How do we perform the check? If we think one individual hardware instruction as the primitive, described as tile = LinearLayout::identity1D(vectorSize, "register", "offset"), then the check is about whether we can break the whole convert cvt into primitive tile; that is, whether we can perfectly “divide” cvt with tile. That comes to what we have explained earlier—divideLeft can perform such division computation! With divideLeft(cvt, tile), we can implement largestVectorization() in a pretty clean and simple manner.

Generic layout conversion

Moving onto the next example. ttg.convert_layout is one of the key operations in the Triton GPU dialect; it bridges one layout to another during compiler conversion flows.

Such layout conversions potentially require data movement across the hardware hierarchy so they can be expensive.

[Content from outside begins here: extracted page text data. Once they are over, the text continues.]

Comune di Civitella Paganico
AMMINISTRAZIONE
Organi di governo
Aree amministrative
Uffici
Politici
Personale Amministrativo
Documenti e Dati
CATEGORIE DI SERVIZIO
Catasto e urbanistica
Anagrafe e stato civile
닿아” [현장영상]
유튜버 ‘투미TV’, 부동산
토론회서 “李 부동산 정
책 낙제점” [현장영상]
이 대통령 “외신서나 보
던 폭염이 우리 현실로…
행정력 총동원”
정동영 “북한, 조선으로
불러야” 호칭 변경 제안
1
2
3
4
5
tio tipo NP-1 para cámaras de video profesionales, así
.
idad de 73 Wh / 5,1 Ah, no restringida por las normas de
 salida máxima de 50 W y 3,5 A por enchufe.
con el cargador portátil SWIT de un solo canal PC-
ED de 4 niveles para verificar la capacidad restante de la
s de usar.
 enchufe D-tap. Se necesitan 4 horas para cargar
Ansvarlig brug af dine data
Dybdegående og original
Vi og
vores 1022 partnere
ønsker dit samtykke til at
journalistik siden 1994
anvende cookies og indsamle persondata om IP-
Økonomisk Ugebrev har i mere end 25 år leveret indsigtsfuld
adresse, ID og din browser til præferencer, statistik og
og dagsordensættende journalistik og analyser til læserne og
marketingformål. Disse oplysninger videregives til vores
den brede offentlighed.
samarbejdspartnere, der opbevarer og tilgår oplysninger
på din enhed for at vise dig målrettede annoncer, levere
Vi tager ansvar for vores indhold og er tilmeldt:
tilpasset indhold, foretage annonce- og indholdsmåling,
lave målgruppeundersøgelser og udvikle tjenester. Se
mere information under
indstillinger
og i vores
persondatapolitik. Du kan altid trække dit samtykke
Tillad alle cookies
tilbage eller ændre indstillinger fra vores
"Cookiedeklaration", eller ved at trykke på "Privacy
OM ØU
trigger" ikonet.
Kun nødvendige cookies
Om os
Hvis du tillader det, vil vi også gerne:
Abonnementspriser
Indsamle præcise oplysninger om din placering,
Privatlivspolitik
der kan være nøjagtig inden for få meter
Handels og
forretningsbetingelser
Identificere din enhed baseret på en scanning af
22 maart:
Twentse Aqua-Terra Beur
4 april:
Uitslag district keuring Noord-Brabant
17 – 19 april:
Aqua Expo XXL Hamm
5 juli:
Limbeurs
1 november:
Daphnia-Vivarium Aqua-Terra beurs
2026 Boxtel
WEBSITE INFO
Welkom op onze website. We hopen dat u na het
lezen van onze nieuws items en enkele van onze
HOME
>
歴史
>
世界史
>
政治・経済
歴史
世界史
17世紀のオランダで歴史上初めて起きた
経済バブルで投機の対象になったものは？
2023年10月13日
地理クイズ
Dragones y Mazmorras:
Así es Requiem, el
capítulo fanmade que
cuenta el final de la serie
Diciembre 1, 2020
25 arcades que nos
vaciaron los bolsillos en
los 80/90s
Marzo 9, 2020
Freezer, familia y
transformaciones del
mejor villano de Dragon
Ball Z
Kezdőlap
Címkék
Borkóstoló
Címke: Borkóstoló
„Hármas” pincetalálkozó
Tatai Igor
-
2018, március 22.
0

In Triton we perform the TritonGPURemoveLayoutConversionsPass to optimize away them as much as possible (and linear layout helps to prove some layout conversions are trivial), though there are still cases where we cannot completely eliminate one and need to materialize a conversion.

For such cases, we want to optimize the conversion—for example, if data exchange is among threads in the same warp then we can perform warp shuffling which would be much cheaper than going through shared memory. If data exchange is among different warps then we are forced to use shared memory.

To check what path we need to go down when converting from srcLayout to dstLayout, what we need to do is just cvt = dstLayout.invertAndCompose(srcLayout) (so that we get a mapping from destination to source layout indices), and then check whether cvt’s "warp" dimension is just an identity to itself and involves no other dimensions at all. If so then we have no cross-warp data exchange, otherwise we have. Similarly we can check other dimensions like "block" and "lane" to deduce whether data exchange is across or within for them too, which is quite elegant.

This general approach is concretely implemented in the ttg.convert_layout’s LLVM conversion pattern, where we first get minimalCvtLayout(srcTy, dstTy), and then go down the list to check whether it involves "block", "warp", and "lane" level data exchange. The minimalCvtLayout() utility is a pretty commonly used utility for deducing the “smallest submap of srcTy^{-1} * dstTy that is not the identity under the common dimensions.” Internally, it just calls dstLayout.invertAndCompose(srcLayout) and performs quotient() operation to drop identity dimensions from the slowest to fastest.

Final Words

This blog post supplements the previous one and the linear layout paper with discussions of linear layout representation internals and operations. We then go over some concrete examples to see how linear layouts are built up and utilized for optimizing code generation in action. Linear layout right now replaces various bespoke conversions we had in Triton; it provides great simplicity and generalization, once you fully grasp the ideas. Hopefully this blog post helps along that line.